SSNIP – small but significant and non-transitory increase in price. This measure is used in applying the hypothetical monopolist test.

standard benefit package – a defined set of benefits provided to all people covered under a health plan.

surprise billing – when charges arise because an insured individual inadvertently received care from an out-of-network provider. This arises most commonly from emergency or ambulatory care services.


telehealth or telemedicine laws – any laws that permit, restrict, or encourage the practice of medical services over the phone, internet, etc. States may regulate the use of specific types of telemedicine, the primary three of which are store-and-forward, real-time, and remote monitoring.

third party administrator (TPA) – an organization that processes health plan claims but does not carry any insurance risk.

third party payer – an organization other than the patient or healthcare provider involved in the financing of personal health services.

tiered network design – a type of network design in which providers are sorted into tiers based upon total cost of care, pricing or some quality and cost index and patients have different cost-sharing rates for providers from different tiers to incentivize patients to receive care from lower cost, higher quality providers. States may attempt to regulate, restrict, or promote a tiered network design.

trade secret – a formula, practice, process, design, instrument, pattern, commercial method, or compilation of information not generally known or reasonably ascertainable by others by which a business can obtain economic advantage over competitors or customers. In healthcare, this can be price information, such as pricing for pharmaceuticals, benefit design, etc. State regulations vary on trade secrets.

tying – the practice of selling one product or service as a mandatory addition to the purchase of a different product or service.


uncompensated care – healthcare provided to people who cannot pay for it and who are not covered by any insurance.

underinsured – people who have some type of health insurance but not enough insurance to cover their the cost of necessary healthcare.

underwriting –  this process is the basis of insurance. It analyzes the health status and history, claims experience (cost), age and general health risks of the individual or group who is applying for insurance coverage.

uninsured –  those who do not have health insurance of any type.

utilization review –  a health insurance company’s opportunity to review a request for medical treatment to confirm that the plan provides coverage for the services.
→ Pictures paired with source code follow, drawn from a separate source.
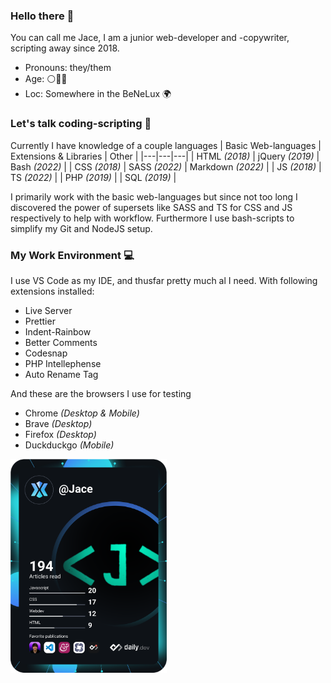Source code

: ### Hello there 👋

You can call me Jace, I am a junior web-developer and -copywriter, scripting away since 2018.

- Pronouns: they/them
- Age: ⚪🥈🐉
- Loc: Somewhere in the BeNeLux 🌍

### Let's talk coding-scripting 👀

Currently I have knowledge of a couple languages
| Basic Web-languages | Extensions & Libraries | Other |
|---|---|---|
| HTML _(2018)_ | jQuery _(2019)_ | Bash _(2022)_ |
| CSS _(2018)_ | SASS _(2022)_ | Markdown _(2022)_ |
| JS _(2018)_ | TS _(2022)_ | 
| PHP _(2019)_ |
| SQL _(2019)_ | 

I primarily work with the basic web-languages but since not too long I discovered the power of supersets like SASS and TS for CSS and JS respectively to help with workflow. Furthermore I use bash-scripts to simplify my Git and NodeJS setup.

### My Work Environment 💻

I use VS Code as my IDE, and thusfar pretty much al I need.
With following extensions installed:
- Live Server
- Prettier
- Indent-Rainbow
- Better Comments
- Codesnap
- PHP Intellephense
- Auto Rename Tag

And these are the browsers I use for testing
- Chrome _(Desktop & Mobile)_
- Brave _(Desktop)_
- Firefox _(Desktop)_
- Duckduckgo _(Mobile)_

<a href="https://app.daily.dev/Jace"><img src="https://github.com/ScriptJayT/ScriptJayT/blob/main/devcard.svg" width="250" alt="Jace's Dev Card"/></a>

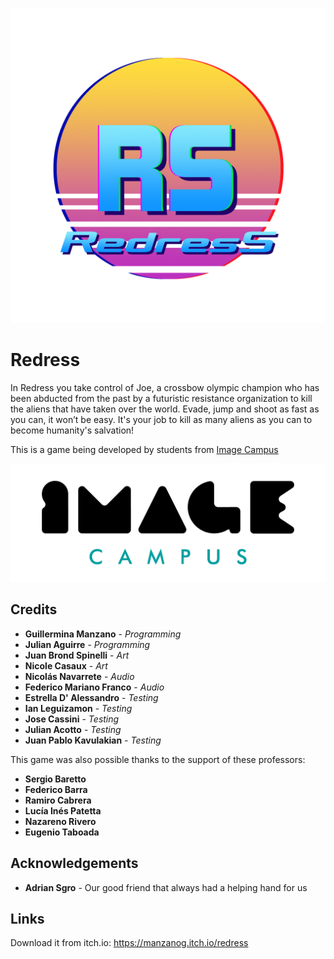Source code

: <p align="center">
<img src="logo.png" alt="Redress"/>
</p>

# Redress

In Redress you take control of Joe,  a crossbow olympic champion who has been abducted from the past by a futuristic resistance organization to kill the aliens that have taken over the world. Evade, jump and shoot as fast as you can, it won’t be easy. It's your job to kill as many aliens as you can to become humanity's salvation!

This is a game being developed by students from <a href="https://www.imagecampus.edu.ar/">Image Campus</a>

<p align="center">
  <a href="https://www.imagecampus.edu.ar/">
    <img src="logo-image-campus.png" alt="Image Campus"/>
  </a> 
</p>


## Credits

- **Guillermina Manzano** - *Programming*
- **Julian Aguirre** - *Programming*
- **Juan Brond Spinelli** - *Art*
- **Nicole Casaux** - *Art*
- **Nicolás Navarrete** - *Audio*
- **Federico Mariano Franco** - *Audio*
- **Estrella D' Alessandro** - *Testing*
- **Ian Leguizamon** - *Testing*
- **Jose Cassini** - *Testing*
- **Julian Acotto** - *Testing*
- **Juan Pablo Kavulakian** - *Testing*


This game was also possible thanks to the support of these professors:

- **Sergio Baretto**
- **Federico Barra**
- **Ramiro Cabrera**
- **Lucía Inés Patetta**
- **Nazareno Rivero**
- **Eugenio Taboada**


## Acknowledgements

- **Adrian Sgro** - Our good friend that always had a helping hand for us


## Links

Download it from itch.io: https://manzanog.itch.io/redress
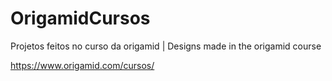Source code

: # OrigamidCursos
Projetos feitos no curso da origamid | Designs made in the origamid course

https://www.origamid.com/cursos/
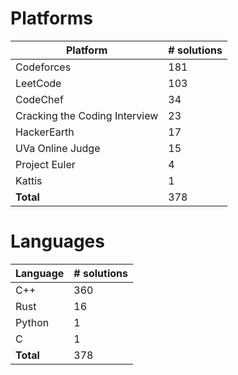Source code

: # Platforms
Platform | # solutions
-------- | -----------
Codeforces | 181
LeetCode | 103
CodeChef | 34
Cracking the Coding Interview | 23
HackerEarth | 17
UVa Online Judge | 15
Project Euler | 4
Kattis | 1
**Total** | 378

# Languages
Language | # solutions
-------- | -----------
C++ | 360
Rust | 16
Python | 1
C | 1
**Total** | 378


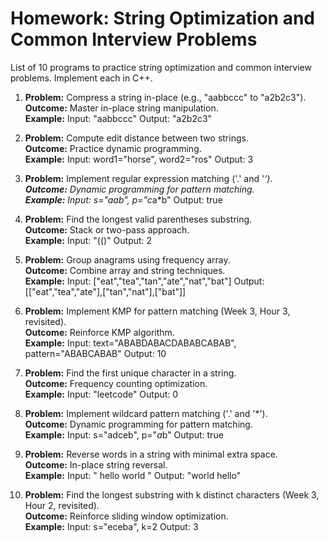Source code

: # Homework: String Optimization and Common Interview Problems

List of 10 programs to practice string optimization and common interview problems. Implement each in C++.

1. **Problem:** Compress a string in-place (e.g., "aabbccc" to "a2b2c3").  
   **Outcome:** Master in-place string manipulation.  
   **Example:** Input: "aabbccc" Output: "a2b2c3"

2. **Problem:** Compute edit distance between two strings.  
   **Outcome:** Practice dynamic programming.  
   **Example:** Input: word1="horse", word2="ros" Output: 3

3. **Problem:** Implement regular expression matching ('.' and '*').  
   **Outcome:** Dynamic programming for pattern matching.  
   **Example:** Input: s="aab", p="c*a*b" Output: true

4. **Problem:** Find the longest valid parentheses substring.  
   **Outcome:** Stack or two-pass approach.  
   **Example:** Input: "(()" Output: 2

5. **Problem:** Group anagrams using frequency array.  
   **Outcome:** Combine array and string techniques.  
   **Example:** Input: ["eat","tea","tan","ate","nat","bat"] Output: [["eat","tea","ate"],["tan","nat"],["bat"]]

6. **Problem:** Implement KMP for pattern matching (Week 3, Hour 3, revisited).  
   **Outcome:** Reinforce KMP algorithm.  
   **Example:** Input: text="ABABDABACDABABCABAB", pattern="ABABCABAB" Output: 10

7. **Problem:** Find the first unique character in a string.  
   **Outcome:** Frequency counting optimization.  
   **Example:** Input: "leetcode" Output: 0

8. **Problem:** Implement wildcard pattern matching ('.' and '*').  
   **Outcome:** Dynamic programming for pattern matching.  
   **Example:** Input: s="adceb", p="*a*b" Output: true

9. **Problem:** Reverse words in a string with minimal extra space.  
   **Outcome:** In-place string reversal.  
   **Example:** Input: "  hello world  " Output: "world hello"

10. **Problem:** Find the longest substring with k distinct characters (Week 3, Hour 2, revisited).  
    **Outcome:** Reinforce sliding window optimization.  
    **Example:** Input: s="eceba", k=2 Output: 3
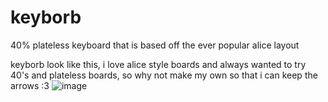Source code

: # keyborb
40% plateless keyboard that is based off the ever popular alice layout

keyborb look like this, i love alice style boards and always wanted to try 40's and plateless boards, so why not make my own so that i can keep the arrows :3
![image](https://user-images.githubusercontent.com/104829542/204757054-1b0e3e80-fe57-42b4-97a0-ccd3170661ea.png)
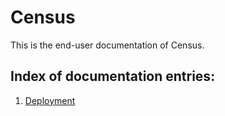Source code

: # Census

This is the end-user documentation of Census.

## Index of documentation entries:
1. [Deployment](./deployment.html)
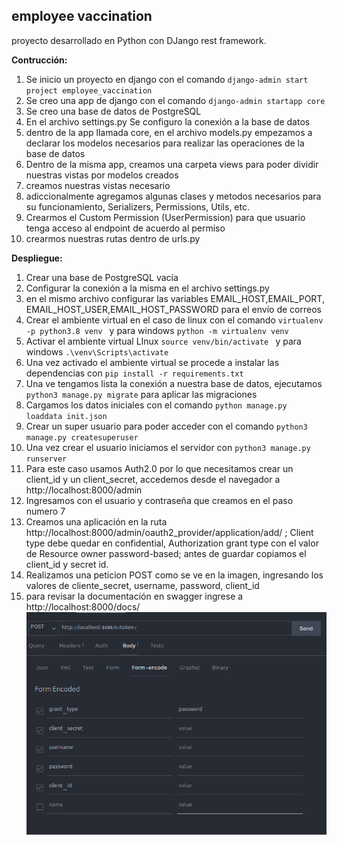 ## employee vaccination

proyecto desarrollado en Python con DJango rest framework.

**Contrucción:**

1. Se inicio un proyecto en django con el comando `django-admin start project employee_vaccination`
2. Se creo una app de django con el comando `django-admin startapp core`
3. Se creo una base de datos de PostgreSQL
4. En el archivo settings.py  Se configuro la conexión a la base de datos
5. dentro de la app llamada core, en el archivo models.py empezamos a declarar los modelos necesarios para realizar las operaciones de la base de datos
6. Dentro de la misma app, creamos una carpeta views para poder dividir nuestras vistas por modelos creados
7. creamos nuestras vistas necesario
8. adiccionalmente agregamos algunas clases y metodos necesarios para su funcionamiento, Serializers, Permissions, Utils, etc.
9. Crearmos el Custom Permission (UserPermission) para que usuario tenga acceso al endpoint de acuerdo al permiso
10. crearmos nuestras rutas dentro de urls.py

**Despliegue:**

1. Crear una base de PostgreSQL vacía
2. Configurar la conexión a la misma en el archivo settings.py
3. en el mismo archivo configurar las variables EMAIL_HOST,EMAIL_PORT, EMAIL_HOST_USER,EMAIL_HOST_PASSWORD para el envío de correos
4. Crear el ambiente virtual en el caso de linux con el comando `virtualenv -p python3.8 venv `
   y para windows `python -m virtualenv venv`
5. Activar el ambiente virtual LInux `source venv/bin/activate `
   y para windows `.\venv\Scripts\activate`
6. Una vez activado el ambiente virtual se procede a instalar las dependencias con `pip install -r requirements.txt`
7. Una ve tengamos lista la conexión a nuestra base de datos, ejecutamos `python3 manage.py migrate`
   para aplicar las migraciones
8. Cargamos los datos iniciales con el comando `python manage.py loaddata init.json`
9. Crear un super usuario para poder acceder con el comando `python3 manage.py createsuperuser`
10. Una vez crear el usuario iniciamos el servidor con `python3 manage.py runserver`
11. Para este caso usamos Auth2.0 por lo que necesitamos crear un client_id y un client_secret, accedemos desde el navegador a http://localhost:8000/admin
12. Ingresamos con el usuario y contraseña que creamos en el paso numero 7
13. Creamos una aplicación en la ruta http://localhost:8000/admin/oauth2_provider/application/add/ ; Client type debe quedar en confidential, Authorization grant type con el valor de Resource owner password-based; antes de guardar copiamos el client_id y secret id.
14. Realizamos una peticion POST como se ve en la imagen, ingresando los valores de cliente_secret, username, password, client_id
15. para revisar la documentación en swagger ingrese a http://localhost:8000/docs/
    ![img](./token_request.png)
It helps the insurer minimize cost and determine the appropriateness of the recommended treatment. States may encourage, prohibit, or inhibit utilization review.

utilization – how many times people use particular healthcare services during particular periods of time.


value-based payment – payment programs that reward health care providers with incentive payments for the quality of care they provide patients. Providers, including hospitals and physicians, are paid based on patient health outcomes.

vertical integration – the degree to which a firm owns its upstream suppliers and its downstream buyers. Unlike horizontal integration, which is a consolidation of many firms that handle the same part of the production process, vertical integration is typified by one firm engaged in different parts of production.

vertical restraint – Vertical restraints are agreements that limit competition made among competitors on different levels of the distribution and production process.


waiting period – the amount of time a person must wait from the date he or she is accepted into a health plan (or from when he or she applies) until the insurance becomes effective and he or she can receive benefits.